-- Input material follows --
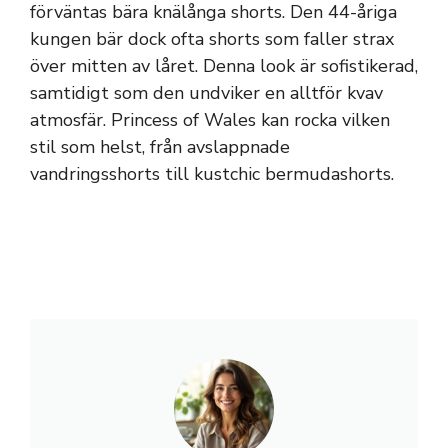
förväntas bära knälånga shorts. Den 44-åriga
kungen bär dock ofta shorts som faller strax
över mitten av låret. Denna look är sofistikerad,
samtidigt som den undviker en alltför kvav
atmosfär. Princess of Wales kan rocka vilken
stil som helst, från avslappnade
vandringsshorts till kustchic bermudashorts.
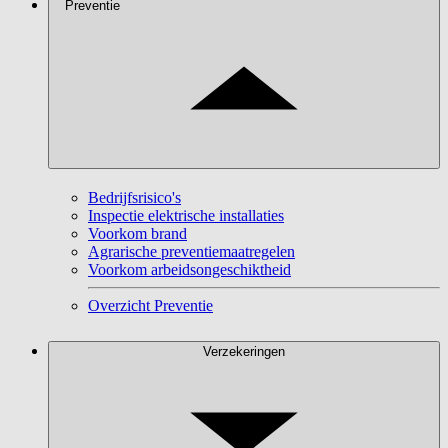
Preventie
Bedrijfsrisico's
Inspectie elektrische installaties
Voorkom brand
Agrarische preventiemaatregelen
Voorkom arbeidsongeschiktheid
Overzicht Preventie
Verzekeringen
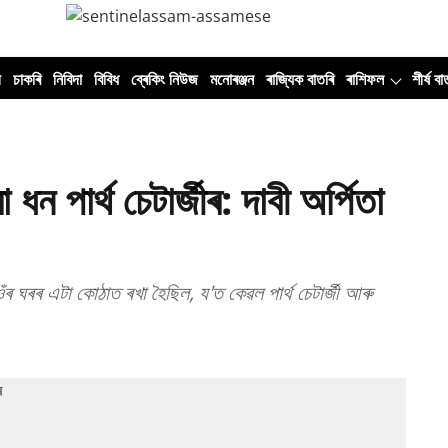
ী
চাকৰি
নিবিদা
বিবিধ
ব্ৰেকিং নিউজ
মনোৰঞ্জন
ৰাজ্যিক বাতৰি
ৰাশিফল
শীৰ্ষ বা
ধন পাৰ্থ চেটাৰ্জীৰ: দাবী অৰ্পিতা
ৰ ঘৰৰ এটা কোঠাত ৰখা হৈছিল, য'ত কেৱল পাৰ্থ চেটাৰ্জী আৰু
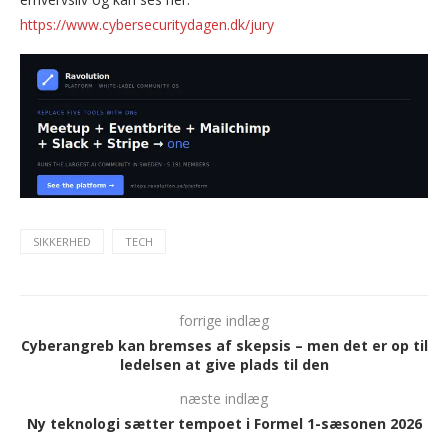
https://www.cybersecuritydagen.dk/jury
SIKKERHED
TECH
forrige indlæg
Cyberangreb kan bremses af skepsis – men det er op til
ledelsen at give plads til den
næste indlæg
Ny teknologi sætter tempoet i Formel 1-sæsonen 2026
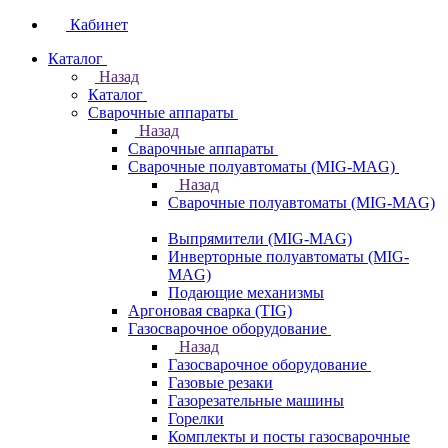
Кабинет
Каталог
Назад
Каталог
Сварочные аппараты
Назад
Сварочные аппараты
Сварочные полуавтоматы (MIG-MAG)
Назад
Сварочные полуавтоматы (MIG-MAG)
Выпрямители (MIG-MAG)
Инверторные полуавтоматы (MIG-
MAG)
Подающие механизмы
Аргоновая сварка (TIG)
Газосварочное оборудование
Назад
Газосварочное оборудование
Газовые резаки
Газорезательные машины
Горелки
Комплекты и посты газосварочные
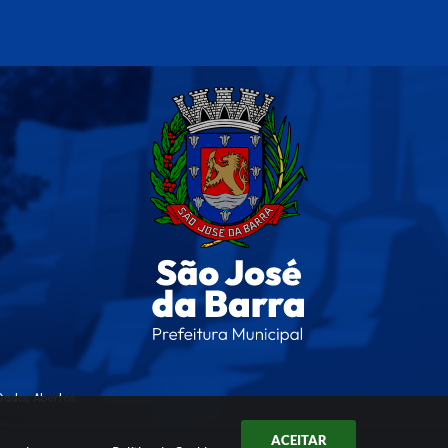
Dados Abertos
ACEITAR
-- Input material concluded --
- _Exercise directions_
For this exercise, set down exactly the lines that run from the line holding "ৰাজ্যিক বাতৰি" to the last line of the records above; include both end lines and omit pictures.

- _Response box_
ৰাজ্যিক বাতৰি
ৰাশিফল
শীৰ্ষ বা
ধন পাৰ্থ চেটাৰ্জীৰ: দাবী অৰ্পিতা
ৰ ঘৰৰ এটা কোঠাত ৰখা হৈছিল, য'ত কেৱল পাৰ্থ চেটাৰ্জী আৰু
https://www.cybersecuritydagen.dk/jury
SIKKERHED
TECH
forrige indlæg
Cyberangreb kan bremses af skepsis – men det er op til
ledelsen at give plads til den
næste indlæg
Ny teknologi sætter tempoet i Formel 1-sæsonen 2026
Кабинет
Каталог
Назад
Каталог
Сварочные аппараты
Назад
Сварочные аппараты
Сварочные полуавтоматы (MIG-MAG)
Назад
Сварочные полуавтоматы (MIG-MAG)
Выпрямители (MIG-MAG)
Инверторные полуавтоматы (MIG-
MAG)
Подающие механизмы
Аргоновая сварка (TIG)
Газосварочное оборудование
Назад
Газосварочное оборудование
Газовые резаки
Газорезательные машины
Горелки
Комплекты и посты газосварочные
Dados Abertos
ACEITAR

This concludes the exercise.